Personal information
- Full name: Paul Sharkey
- Date of birth: 8 June 1974 (age 50)
- Original team(s): Sandhurst / Catholic College Bendigo
- Draft: 22nd, 1990 AFL draft
- Height: 190 cm (6 ft 3 in)
- Weight: 92 kg (203 lb)
- Position(s): Defender

Playing career^{1}
- Years: Club / Games (Goals)
- 1994–1997: Collingwood / 26 (4)
- ^{1} Playing statistics correct to the end of 1997.

= Paul Sharkey =

Australian rules footballer

Paul Sharkey (born 8 June 1974) is a former Australian rules footballer who played with Collingwood in the Australian Football League (AFL) during the 1990s.

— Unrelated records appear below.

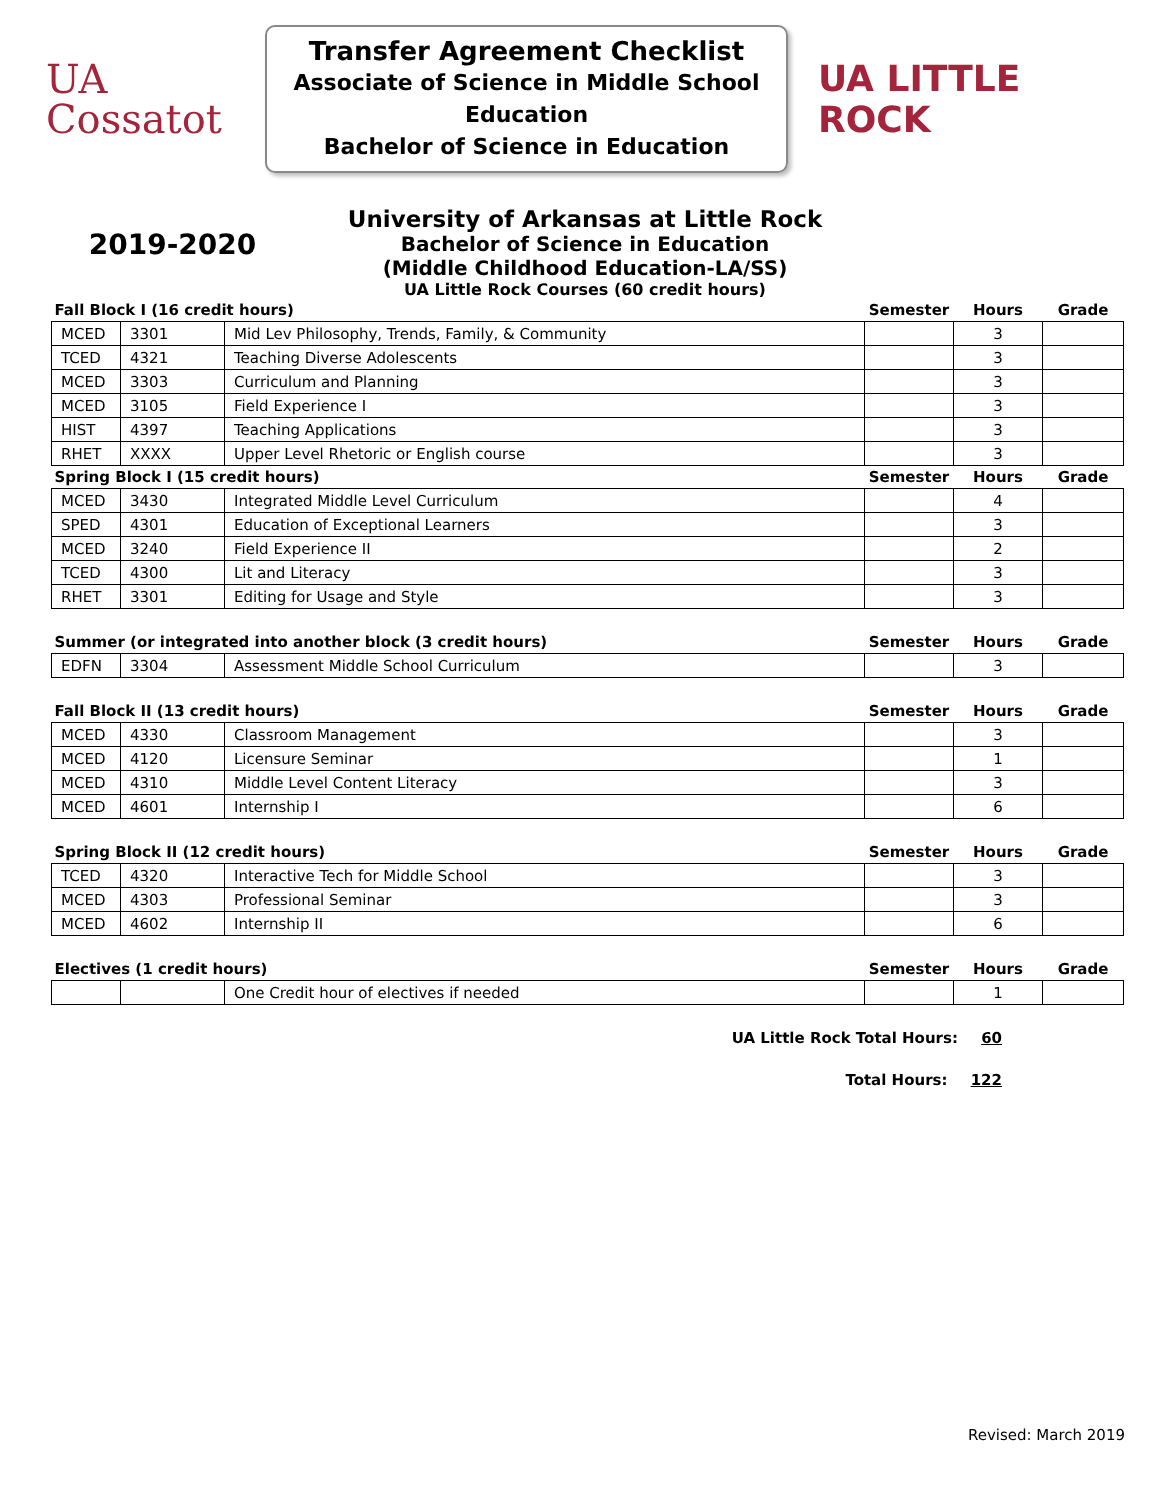UA
Cossatot
Transfer Agreement Checklist
Associate of Science in Middle School Education
Bachelor of Science in Education
UA LITTLE ROCK
2019-2020
University of Arkansas at Little Rock
Bachelor of Science in Education
(Middle Childhood Education-LA/SS)
UA Little Rock Courses (60 credit hours)
| Fall Block I (16 credit hours) | | | Semester | Hours | Grade |
| --- | --- | --- | --- | --- | --- |
| MCED | 3301 | Mid Lev Philosophy, Trends, Family, & Community | | 3 | |
| TCED | 4321 | Teaching Diverse Adolescents | | 3 | |
| MCED | 3303 | Curriculum and Planning | | 3 | |
| MCED | 3105 | Field Experience I | | 3 | |
| HIST | 4397 | Teaching Applications | | 3 | |
| RHET | XXXX | Upper Level Rhetoric or English course | | 3 | |
| Spring Block I (15 credit hours) | | | Semester | Hours | Grade |
| MCED | 3430 | Integrated Middle Level Curriculum | | 4 | |
| SPED | 4301 | Education of Exceptional Learners | | 3 | |
| MCED | 3240 | Field Experience II | | 2 | |
| TCED | 4300 | Lit and Literacy | | 3 | |
| RHET | 3301 | Editing for Usage and Style | | 3 | |
| Summer (or integrated into another block (3 credit hours) | | | Semester | Hours | Grade |
| EDFN | 3304 | Assessment Middle School Curriculum | | 3 | |
| Fall Block II (13 credit hours) | | | Semester | Hours | Grade |
| MCED | 4330 | Classroom Management | | 3 | |
| MCED | 4120 | Licensure Seminar | | 1 | |
| MCED | 4310 | Middle Level Content Literacy | | 3 | |
| MCED | 4601 | Internship I | | 6 | |
| Spring Block II (12 credit hours) | | | Semester | Hours | Grade |
| TCED | 4320 | Interactive Tech for Middle School | | 3 | |
| MCED | 4303 | Professional Seminar | | 3 | |
| MCED | 4602 | Internship II | | 6 | |
| Electives (1 credit hours) | | | Semester | Hours | Grade |
| | | One Credit hour of electives if needed | | 1 | |
UA Little Rock Total Hours: 60
Total Hours: 122
Revised: March 2019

Sharkey was only 16 when he came to Collingwood from Bendigo, after being secured with the 22nd pick of the 1990 AFL draft. He didn't make his league debut until 1994 and made ten appearances in total for the season, including a qualifying final against West Coast. A tall defender, he played just once in 1995 but added another ten games in 1996.

He was traded to Hawthorn Football Club prior to the 1998 season, in exchange for Shannon Gibson. Sharkey however wouldn't play another AFL game and saw out the decade at the Bendigo Bombers.

Appeared on an episode of Family Feud alongside his wife, mother and daughter in 2011.